::: Dataset extract
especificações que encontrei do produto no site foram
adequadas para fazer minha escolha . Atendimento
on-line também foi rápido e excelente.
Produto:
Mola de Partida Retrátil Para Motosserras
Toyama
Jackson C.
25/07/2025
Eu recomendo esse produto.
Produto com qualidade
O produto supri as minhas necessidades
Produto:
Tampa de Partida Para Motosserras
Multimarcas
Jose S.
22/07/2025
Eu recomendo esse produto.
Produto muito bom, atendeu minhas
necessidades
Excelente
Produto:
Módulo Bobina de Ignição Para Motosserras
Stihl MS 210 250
::::::
### What the task asks
Which lines run from the one containing "Multimarcas" to the end of the data? Output them exactly, with nothing added.

### Written reply
Multimarcas
Jose S.
22/07/2025
Eu recomendo esse produto.
Produto muito bom, atendeu minhas
necessidades
Excelente
Produto:
Módulo Bobina de Ignição Para Motosserras
Stihl MS 210 250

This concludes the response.